▶ _YOUR TASK_: Leaving all pictures aside, copy exactly the lines from the start of the listing below through the line that contains "module priority_encode(input [3:0]d, output", and only those lines.

▶ _DATA LISTING_:
* * * * *

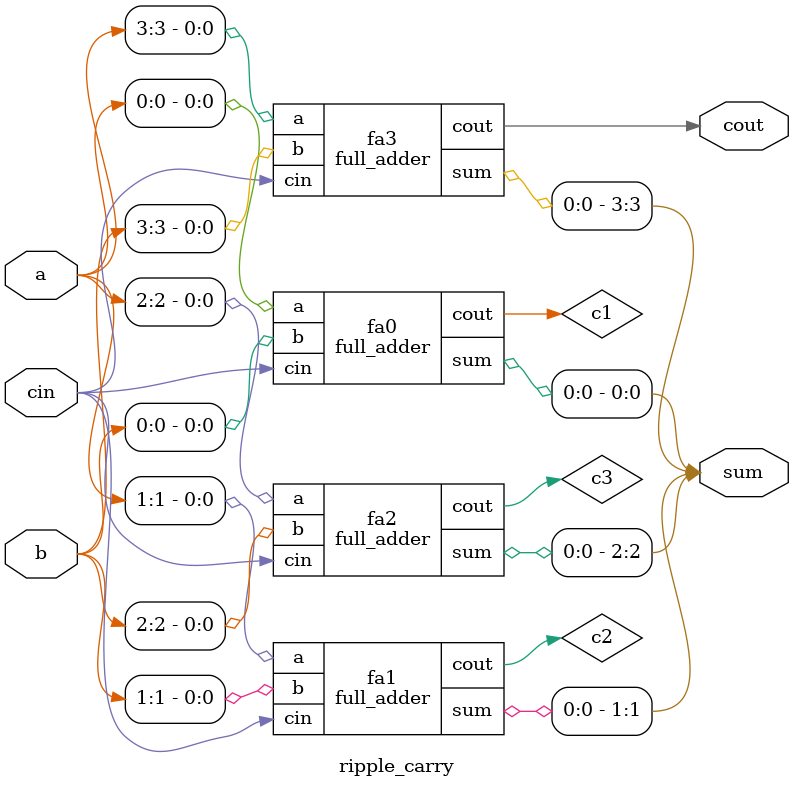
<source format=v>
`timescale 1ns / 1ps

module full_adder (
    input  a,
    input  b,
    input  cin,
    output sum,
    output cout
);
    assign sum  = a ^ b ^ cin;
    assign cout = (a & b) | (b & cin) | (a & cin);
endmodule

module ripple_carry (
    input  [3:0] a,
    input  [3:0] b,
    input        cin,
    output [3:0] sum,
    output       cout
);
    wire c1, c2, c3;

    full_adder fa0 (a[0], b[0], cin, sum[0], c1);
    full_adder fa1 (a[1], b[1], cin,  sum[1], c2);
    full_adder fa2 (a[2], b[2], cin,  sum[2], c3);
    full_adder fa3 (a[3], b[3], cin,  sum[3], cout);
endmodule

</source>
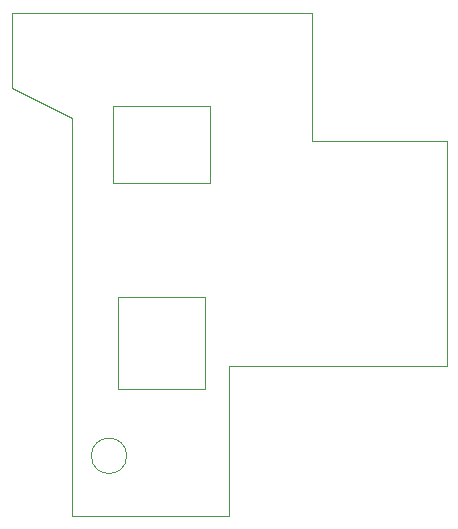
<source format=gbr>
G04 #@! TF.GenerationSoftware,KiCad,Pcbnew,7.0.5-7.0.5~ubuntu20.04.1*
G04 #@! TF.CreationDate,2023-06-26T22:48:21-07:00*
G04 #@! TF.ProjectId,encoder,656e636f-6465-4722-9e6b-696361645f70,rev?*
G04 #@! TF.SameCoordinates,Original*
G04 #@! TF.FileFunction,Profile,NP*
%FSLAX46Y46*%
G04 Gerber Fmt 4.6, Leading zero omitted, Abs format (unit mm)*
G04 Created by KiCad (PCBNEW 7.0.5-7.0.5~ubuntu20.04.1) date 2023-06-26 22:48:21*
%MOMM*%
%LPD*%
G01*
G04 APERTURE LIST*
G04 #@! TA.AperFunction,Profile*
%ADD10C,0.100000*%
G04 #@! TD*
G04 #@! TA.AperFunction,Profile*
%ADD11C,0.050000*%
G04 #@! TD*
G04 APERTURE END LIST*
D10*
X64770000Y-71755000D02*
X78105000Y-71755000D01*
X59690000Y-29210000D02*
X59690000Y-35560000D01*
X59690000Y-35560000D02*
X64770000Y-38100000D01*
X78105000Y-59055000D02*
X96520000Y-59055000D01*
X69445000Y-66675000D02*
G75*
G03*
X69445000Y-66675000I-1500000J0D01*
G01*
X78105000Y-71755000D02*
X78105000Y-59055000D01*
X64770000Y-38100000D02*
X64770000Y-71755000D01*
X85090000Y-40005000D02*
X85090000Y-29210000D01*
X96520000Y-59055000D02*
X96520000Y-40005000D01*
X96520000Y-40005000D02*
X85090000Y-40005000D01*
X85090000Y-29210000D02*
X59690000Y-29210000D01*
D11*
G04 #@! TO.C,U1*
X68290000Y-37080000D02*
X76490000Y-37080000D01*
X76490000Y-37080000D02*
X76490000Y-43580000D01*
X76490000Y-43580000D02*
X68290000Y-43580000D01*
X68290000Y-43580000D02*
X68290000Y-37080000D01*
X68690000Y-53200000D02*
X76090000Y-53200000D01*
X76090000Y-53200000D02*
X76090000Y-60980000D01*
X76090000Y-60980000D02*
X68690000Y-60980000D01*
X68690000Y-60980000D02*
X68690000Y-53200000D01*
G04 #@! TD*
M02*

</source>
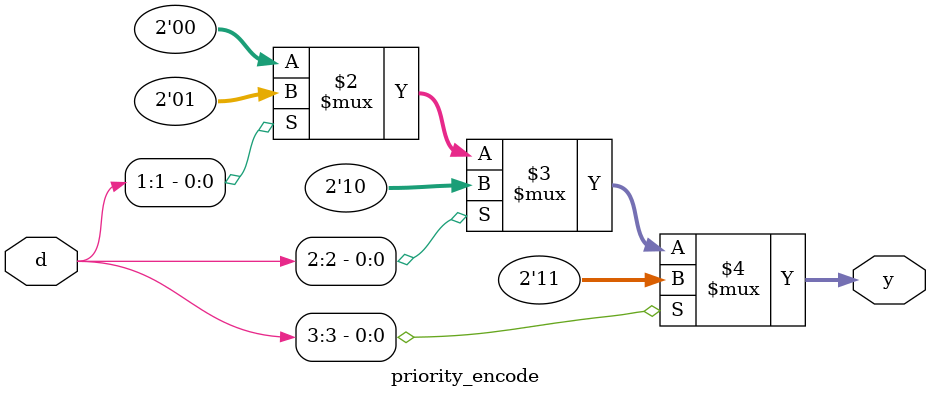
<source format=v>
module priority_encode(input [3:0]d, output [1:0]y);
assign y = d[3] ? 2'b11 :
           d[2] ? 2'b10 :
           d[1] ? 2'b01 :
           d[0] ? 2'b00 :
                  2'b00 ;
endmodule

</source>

* * * * *

▶ _ANSWER SECTION_:
<source format=v>
`timescale 1ns / 1ps

module full_adder (
    input  a,
    input  b,
    input  cin,
    output sum,
    output cout
);
    assign sum  = a ^ b ^ cin;
    assign cout = (a & b) | (b & cin) | (a & cin);
endmodule

module ripple_carry (
    input  [3:0] a,
    input  [3:0] b,
    input        cin,
    output [3:0] sum,
    output       cout
);
    wire c1, c2, c3;

    full_adder fa0 (a[0], b[0], cin, sum[0], c1);
    full_adder fa1 (a[1], b[1], cin,  sum[1], c2);
    full_adder fa2 (a[2], b[2], cin,  sum[2], c3);
    full_adder fa3 (a[3], b[3], cin,  sum[3], cout);
endmodule

</source>
<source format=gbr>
G04 #@! TF.GenerationSoftware,KiCad,Pcbnew,7.0.5-7.0.5~ubuntu20.04.1*
G04 #@! TF.CreationDate,2023-06-26T22:48:21-07:00*
G04 #@! TF.ProjectId,encoder,656e636f-6465-4722-9e6b-696361645f70,rev?*
G04 #@! TF.SameCoordinates,Original*
G04 #@! TF.FileFunction,Profile,NP*
%FSLAX46Y46*%
G04 Gerber Fmt 4.6, Leading zero omitted, Abs format (unit mm)*
G04 Created by KiCad (PCBNEW 7.0.5-7.0.5~ubuntu20.04.1) date 2023-06-26 22:48:21*
%MOMM*%
%LPD*%
G01*
G04 APERTURE LIST*
G04 #@! TA.AperFunction,Profile*
%ADD10C,0.100000*%
G04 #@! TD*
G04 #@! TA.AperFunction,Profile*
%ADD11C,0.050000*%
G04 #@! TD*
G04 APERTURE END LIST*
D10*
X64770000Y-71755000D02*
X78105000Y-71755000D01*
X59690000Y-29210000D02*
X59690000Y-35560000D01*
X59690000Y-35560000D02*
X64770000Y-38100000D01*
X78105000Y-59055000D02*
X96520000Y-59055000D01*
X69445000Y-66675000D02*
G75*
G03*
X69445000Y-66675000I-1500000J0D01*
G01*
X78105000Y-71755000D02*
X78105000Y-59055000D01*
X64770000Y-38100000D02*
X64770000Y-71755000D01*
X85090000Y-40005000D02*
X85090000Y-29210000D01*
X96520000Y-59055000D02*
X96520000Y-40005000D01*
X96520000Y-40005000D02*
X85090000Y-40005000D01*
X85090000Y-29210000D02*
X59690000Y-29210000D01*
D11*
G04 #@! TO.C,U1*
X68290000Y-37080000D02*
X76490000Y-37080000D01*
X76490000Y-37080000D02*
X76490000Y-43580000D01*
X76490000Y-43580000D02*
X68290000Y-43580000D01*
X68290000Y-43580000D02*
X68290000Y-37080000D01*
X68690000Y-53200000D02*
X76090000Y-53200000D01*
X76090000Y-53200000D02*
X76090000Y-60980000D01*
X76090000Y-60980000D02*
X68690000Y-60980000D01*
X68690000Y-60980000D02*
X68690000Y-53200000D01*
G04 #@! TD*
M02*

</source>
<source format=v>
module priority_encode(input [3:0]d, output [1:0]y);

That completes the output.